8. Parks and Recreation
Taking a page from Six Feet Under, Parks and Rec chose to end itself by taking us into the far-off futures of the main characters (and even many side ones!) that we’d come to know and love. Leslie and Ben become the President (it’s not super clear which one is President, so I like to imagine they’re co-Presidents or something), Jerry/Garry/Larry serves as Pawnee’s mayor until he dies at age 100, and…well, basically every character gets a very nice send-off (even side characters like Craig and Jean-Ralphio).

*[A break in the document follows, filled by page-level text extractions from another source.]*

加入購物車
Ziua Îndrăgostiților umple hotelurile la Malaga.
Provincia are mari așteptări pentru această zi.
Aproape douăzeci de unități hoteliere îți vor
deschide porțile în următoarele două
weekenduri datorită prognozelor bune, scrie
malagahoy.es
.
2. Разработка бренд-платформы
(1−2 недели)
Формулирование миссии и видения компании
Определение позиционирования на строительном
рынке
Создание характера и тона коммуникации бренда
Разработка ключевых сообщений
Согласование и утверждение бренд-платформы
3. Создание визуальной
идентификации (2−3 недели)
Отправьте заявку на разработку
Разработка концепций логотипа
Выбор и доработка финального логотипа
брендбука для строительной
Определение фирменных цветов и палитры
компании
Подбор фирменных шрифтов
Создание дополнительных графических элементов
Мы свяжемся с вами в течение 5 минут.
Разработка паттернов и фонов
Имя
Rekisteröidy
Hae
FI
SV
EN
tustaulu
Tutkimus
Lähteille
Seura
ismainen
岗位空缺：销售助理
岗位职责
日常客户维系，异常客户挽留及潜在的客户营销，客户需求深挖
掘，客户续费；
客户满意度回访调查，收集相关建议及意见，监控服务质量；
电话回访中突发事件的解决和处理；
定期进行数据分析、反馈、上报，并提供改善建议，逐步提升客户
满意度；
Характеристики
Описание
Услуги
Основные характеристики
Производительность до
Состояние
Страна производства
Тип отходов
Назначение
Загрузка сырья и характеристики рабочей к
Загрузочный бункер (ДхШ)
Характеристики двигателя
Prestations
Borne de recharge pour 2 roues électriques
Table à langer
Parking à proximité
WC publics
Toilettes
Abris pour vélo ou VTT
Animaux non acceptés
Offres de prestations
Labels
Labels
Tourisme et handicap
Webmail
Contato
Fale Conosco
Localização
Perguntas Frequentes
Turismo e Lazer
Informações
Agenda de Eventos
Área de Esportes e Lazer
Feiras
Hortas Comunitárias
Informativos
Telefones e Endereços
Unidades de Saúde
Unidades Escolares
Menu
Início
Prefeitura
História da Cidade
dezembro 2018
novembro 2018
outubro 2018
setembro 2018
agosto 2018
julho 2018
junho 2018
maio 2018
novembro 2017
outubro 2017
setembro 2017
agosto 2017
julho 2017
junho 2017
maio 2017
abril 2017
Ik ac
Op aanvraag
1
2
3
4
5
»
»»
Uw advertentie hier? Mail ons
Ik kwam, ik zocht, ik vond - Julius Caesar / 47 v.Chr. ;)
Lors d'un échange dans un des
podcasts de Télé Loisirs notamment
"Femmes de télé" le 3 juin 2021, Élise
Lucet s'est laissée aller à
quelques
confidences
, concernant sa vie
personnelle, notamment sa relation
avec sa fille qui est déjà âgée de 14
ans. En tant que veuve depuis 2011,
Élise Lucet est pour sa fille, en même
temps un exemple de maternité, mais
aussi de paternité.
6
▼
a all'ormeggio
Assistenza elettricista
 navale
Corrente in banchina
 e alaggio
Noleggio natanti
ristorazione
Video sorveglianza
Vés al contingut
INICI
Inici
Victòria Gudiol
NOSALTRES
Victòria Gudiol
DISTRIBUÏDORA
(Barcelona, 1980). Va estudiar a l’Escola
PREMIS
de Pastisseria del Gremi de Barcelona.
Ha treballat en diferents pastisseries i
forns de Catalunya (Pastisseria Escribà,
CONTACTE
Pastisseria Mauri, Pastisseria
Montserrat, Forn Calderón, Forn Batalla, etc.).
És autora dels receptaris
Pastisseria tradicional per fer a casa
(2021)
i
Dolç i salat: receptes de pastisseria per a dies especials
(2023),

9. Star Trek: The Next Generation
Of course, any discussion of the TNG finale (“All Good Things…”) must come with the caveat that TECHNICALLY this isn’t the final adventures of Picard ‘n crew – after all, they went on to do a number of movies over the course of the following decade, but I will be DAMNED if I admit that Nemesis is the actual endpoint.
Nope, when watching TNG, it’s best to just pretend the movies don’t exist, and that the time with Jean-Luc Picard, Worf, Riker, Data, and all the rest ends with Picard on a time-hopping Q adventure that culminates with the captain finally joining in a game of poker with his crew. It’s not a huge emotional catharsis – just a nice little wink to fans WHO REALLY DIDN’T WANT TO SIT THROUGH A WHOLE MOVIE ABOUT THE GODDAMN REMAN PICARD CLONE.